Larger Structural Concerns
- Fragmented governance:
- No centralised displacement database in Angul.
- Land acquisition handled piecemeal → policies differ across projects.
- Legal & policy shifts:
- 2014: SC cancelled 204 coal block allocations (including 8 in Angul).
- 2015: Coal Mines (Special Provisions) Act allowed auctions.
- 2020: Commercial coal mining introduced → private & foreign players entered.
- Outcome → increased pace of land acquisition & displacement.
- Energy paradox:
- India pushes renewables but still heavily dependent on coal.
- Angul remains at the epicenter of India’s coal–development trade-off.
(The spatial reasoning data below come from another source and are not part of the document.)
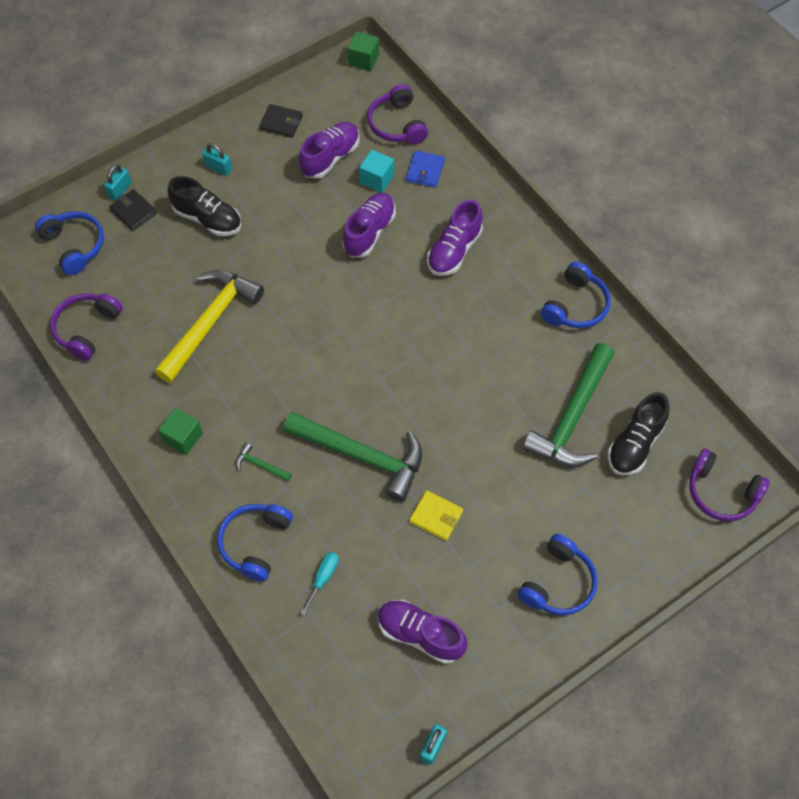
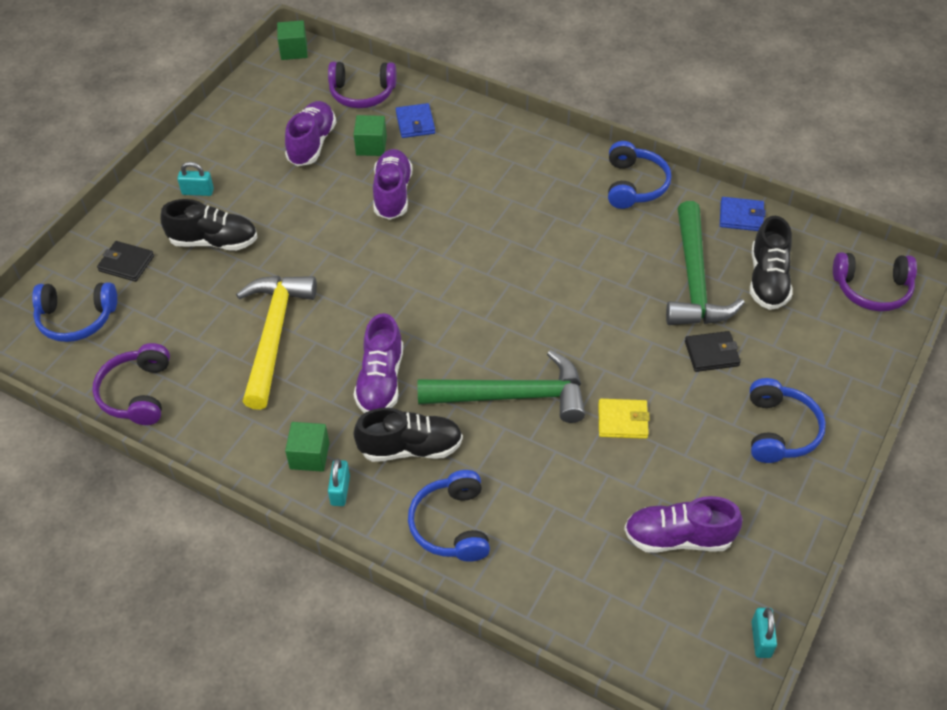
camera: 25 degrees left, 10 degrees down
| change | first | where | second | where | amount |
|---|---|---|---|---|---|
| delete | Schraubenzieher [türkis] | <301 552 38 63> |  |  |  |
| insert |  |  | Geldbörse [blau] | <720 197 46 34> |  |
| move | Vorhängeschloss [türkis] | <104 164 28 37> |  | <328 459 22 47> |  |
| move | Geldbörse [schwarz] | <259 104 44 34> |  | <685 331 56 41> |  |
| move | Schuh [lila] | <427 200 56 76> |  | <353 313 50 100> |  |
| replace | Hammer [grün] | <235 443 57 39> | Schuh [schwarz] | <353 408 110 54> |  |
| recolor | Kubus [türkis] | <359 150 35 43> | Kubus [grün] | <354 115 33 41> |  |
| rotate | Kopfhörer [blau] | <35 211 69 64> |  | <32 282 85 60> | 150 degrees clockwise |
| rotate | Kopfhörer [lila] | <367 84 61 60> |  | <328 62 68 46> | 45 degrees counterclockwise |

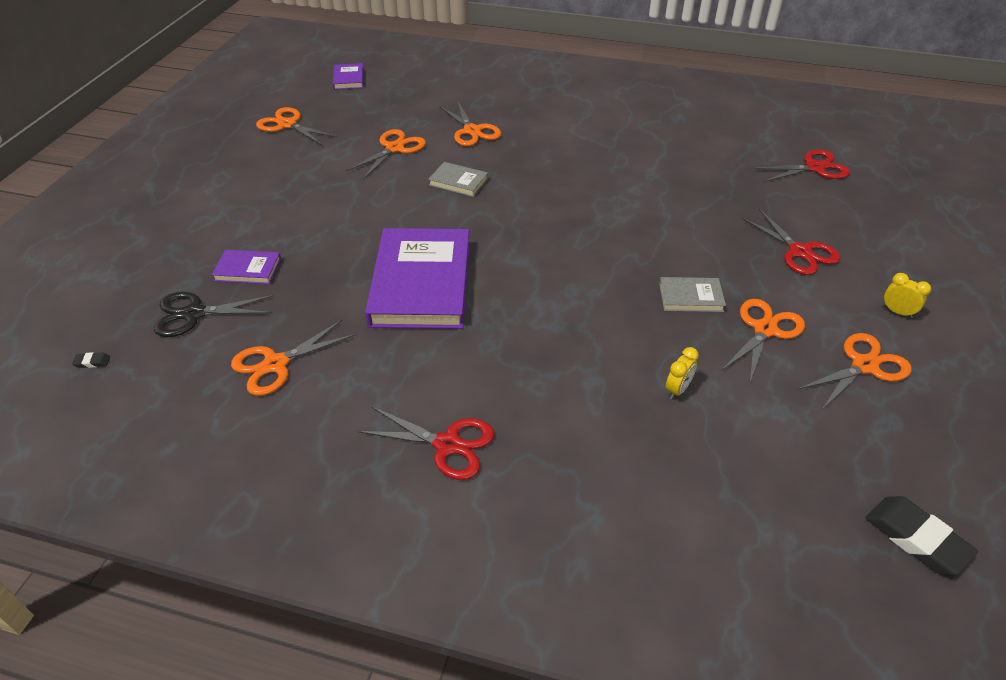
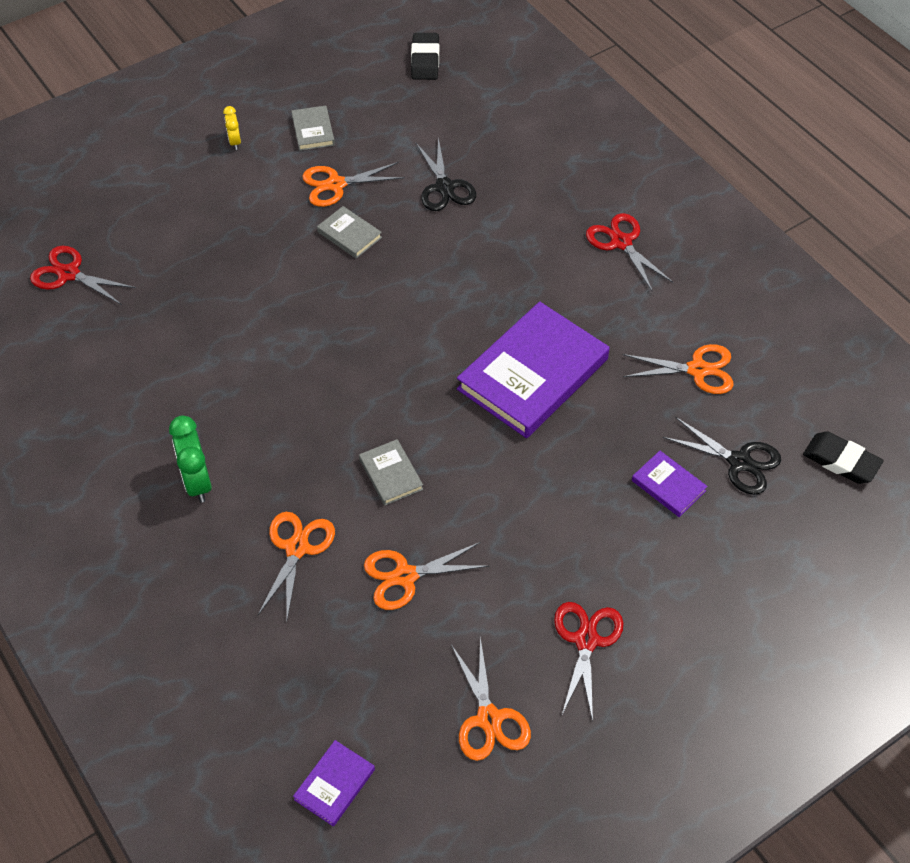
camera: 140 degrees left, 10 degrees up
| change | first | where | second | where | amount |
|---|---|---|---|---|---|
| insert |  |  | Wecker [grün] | <169 415 43 88> |  |
| move | Schere [rot] | <741 209 100 66> |  | <554 602 70 119> |  |
| replace | Wecker [gelb] | <666 347 33 52> | Schere [schwarz] | <416 137 60 74> |  |
| replace | Schere [orange] | <797 333 115 77> | Buch [grau] | <291 105 44 46> |  |
| resize | Radiergummi [schwarz] | <72 352 38 16> |  | <803 432 81 52> | x2.39 |

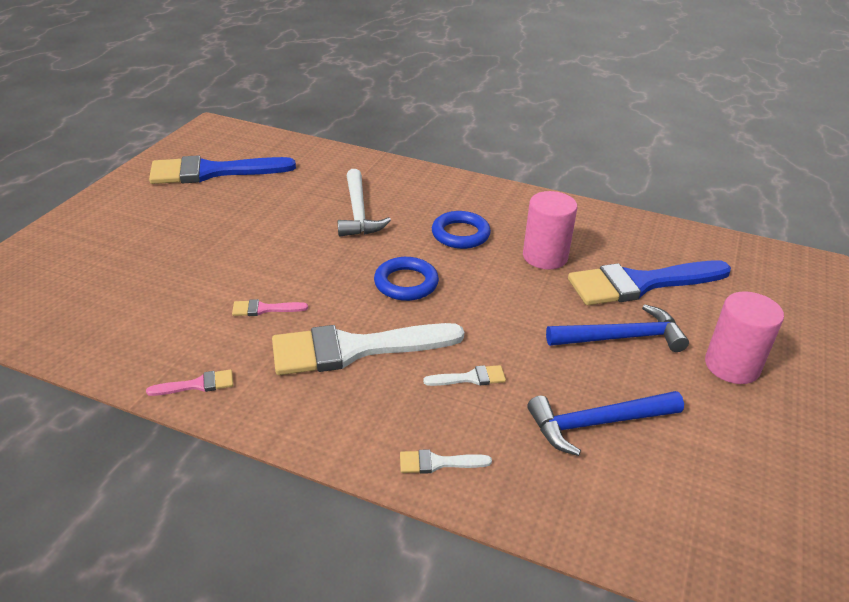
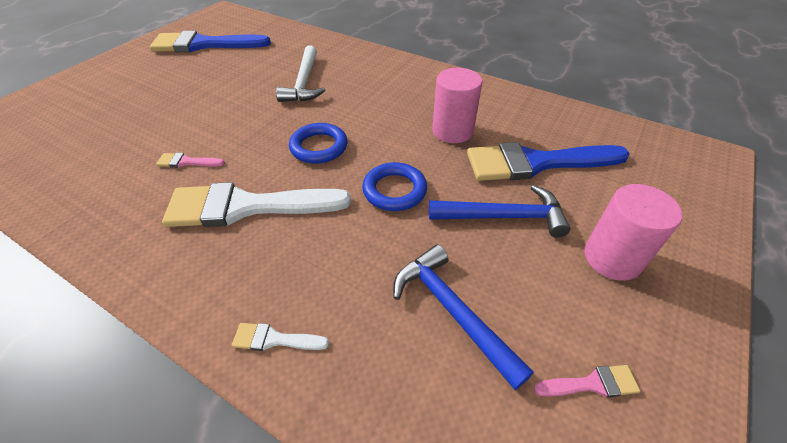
camera: 10 degrees right, 10 degrees up
| change | first | where | second | where | amount |
|---|---|---|---|---|---|
| delete | Pinsel [weiß] | <423 365 83 21> |  |  |  |
| move | Pinsel [rosa] | <146 369 87 27> |  | <534 365 106 33> |  |
| move | Ring [blau] | <432 211 59 38> |  | <362 162 65 49> |  |
| rotate | Hammer [blau] | <527 391 157 65> |  | <393 244 141 146> | 60 degrees clockwise |

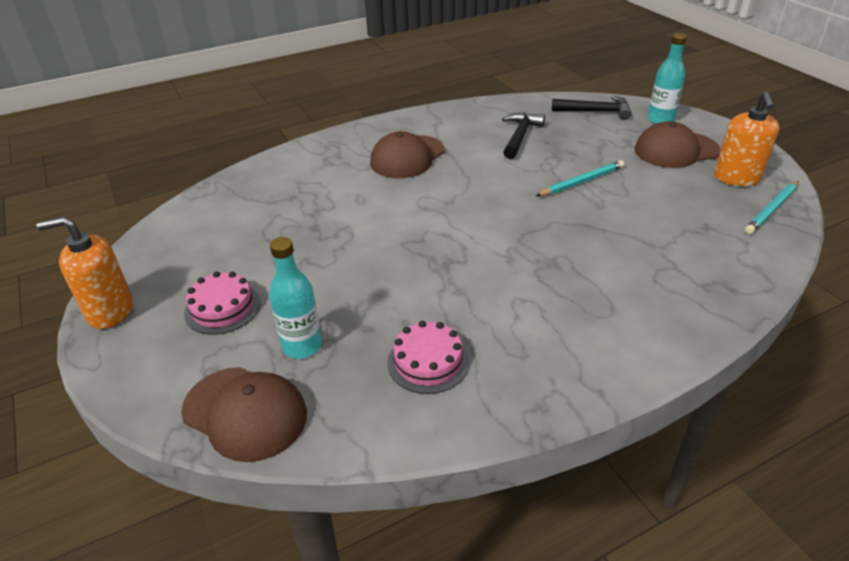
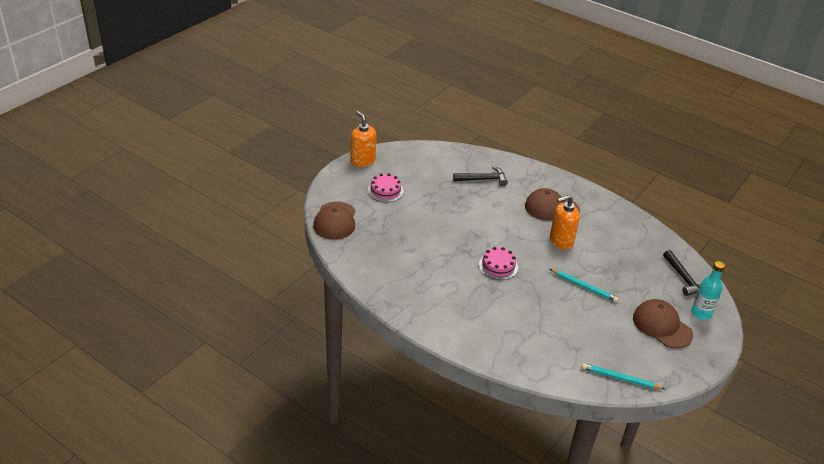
camera: 60 degrees right, 0 degrees up
| change | first | where | second | where | amount |
|---|---|---|---|---|---|
| delete | Flasche [türkis] | <269 237 53 122> |  |  |  |
| move | Kuchen [rosa] | <387 321 82 73> |  | <479 247 39 33> |  |
| move | Hammer [schwarz] | <502 112 43 47> |  | <453 166 55 20> |  |
| move | Seifenspender [orange] | <714 92 66 94> |  | <550 195 30 55> |  |

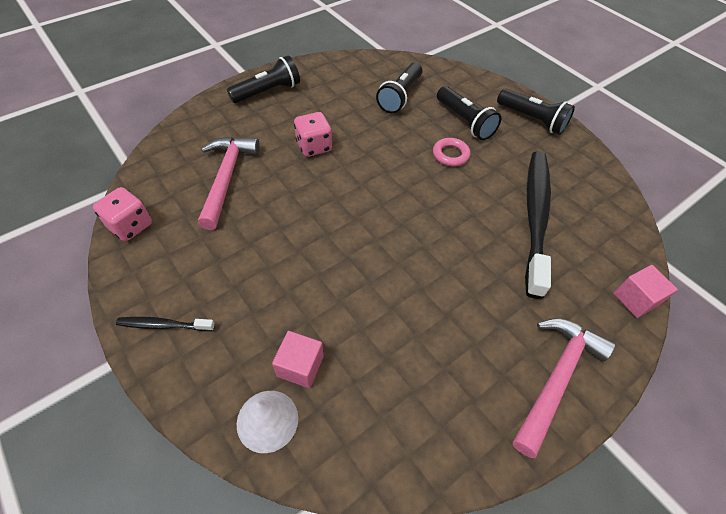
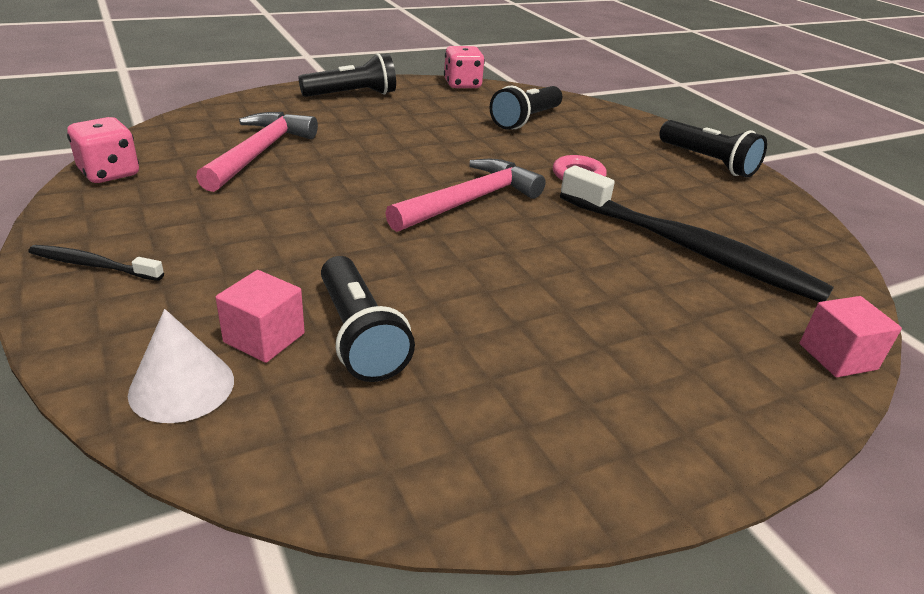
camera: 10 degrees right, 20 degrees down
| change | first | where | second | where | amount |
|---|---|---|---|---|---|
| move | Spielwürfel [rosa] | <294 112 38 45> |  | <444 46 41 43> |  |
| move | Taschenlampe [schwarz] | <437 86 64 54> |  | <321 256 94 126> |  |
| move | Hammer [rosa] | <513 318 103 140> |  | <385 159 161 73> |  |
| rotate | Zahnbürste [schwarz] | <525 151 26 148> |  | <560 165 274 137> | 105 degrees clockwise |

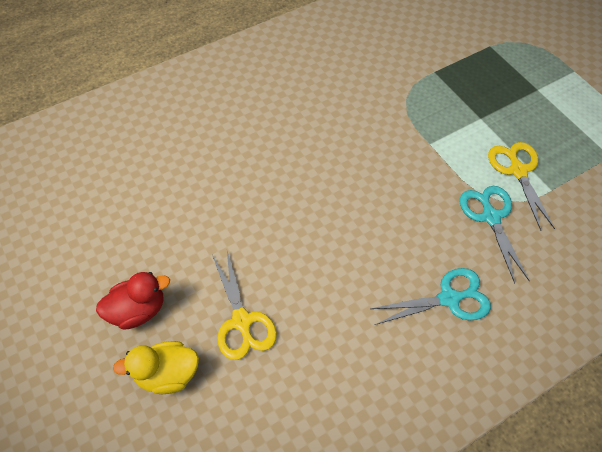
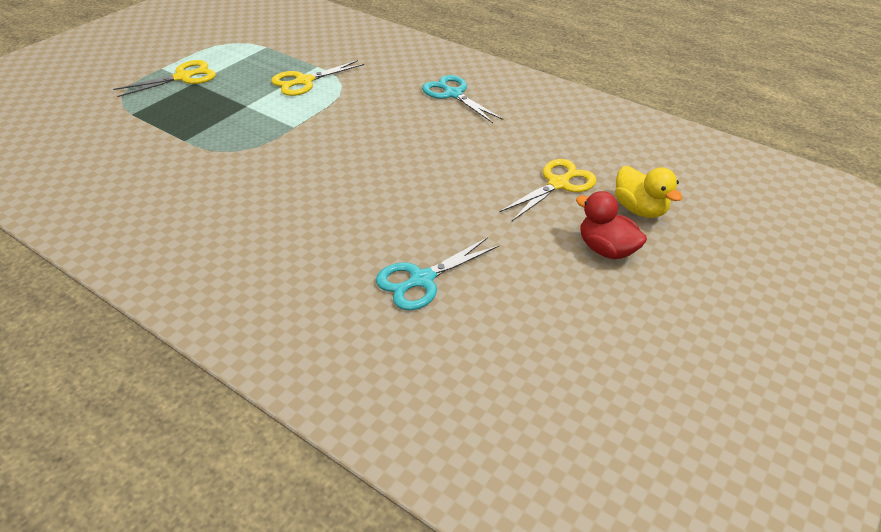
camera: 115 degrees left, 15 degrees down
| change | first | where | second | where | amount |
|---|---|---|---|---|---|
| insert |  |  | Schere [gelb] | <113 60 103 37> |  |
| move | Schere [türkis] | <460 186 70 98> |  | <376 237 124 73> |  |

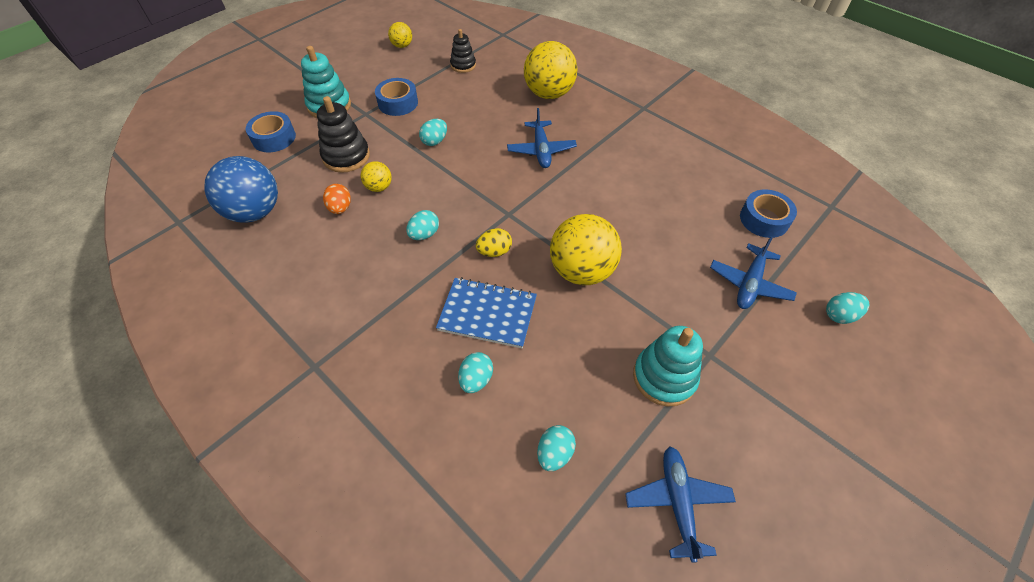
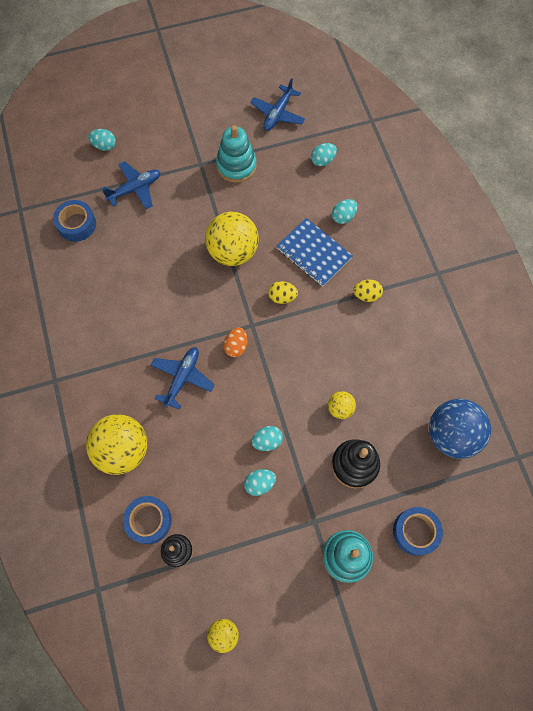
camera: 150 degrees left, 15 degrees up
| change | first | where | second | where | amount |
|---|---|---|---|---|---|
| insert |  |  | Ei [gelb] | <353 279 30 23> |  |
| move | Ei [orange] | <323 184 28 30> |  | <223 327 24 30> |  |
| move | Klebeband [blau] | <375 78 43 38> |  | <123 496 49 48> |  |
| move | Ei [türkis] | <406 210 33 30> |  | <244 469 32 27> |  |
Socio-Economic & Environmental Impact
- Economic paradox:
- Some families receive life-changing sums but cannot buy equivalent land in towns.
- Compensation often erodes quickly without sustainable livelihood alternatives.
- Environmental stress:
- Villages, forests, agricultural lands consumed by expanding open-cast mines.
- Ecological degradation (loss of forest cover, dust pollution, groundwater depletion).
- Education disruption:
- Schools demolished → children’s education interrupted.
- Families caught in limbo delay investments in education due to uncertain future.
- Rural–urban shift stress:
- Villagers struggle to adapt to urban costs & lifestyles.
- Loss of access to affordable vegetables, community services, and collective rural economy.
Implications
- For displaced communities:
- Identity erosion, livelihood collapse, weak social absorption → long-term vulnerability.
- Inter-generational impact as children lose educational continuity and cultural roots.
- For governance & policy:
- Need for uniform, transparent, and inflation-adjusted compensation.
- Collective relocation models (keeping villages intact) rather than atomised dispersal.
- Transfer of welfare entitlements (PDS, Anganwadi, health services) to new sites.
- Centralised displacement tracking & accountability mechanism.
- For India’s energy policy:
- Rising dependence on Odisha coalfields → concentrated risk.
- Balancing energy security vs social justice vs environmental sustainability will be a defining challenge.
- Transition to renewables must consider a “just transition” framework for coal-dependent regions.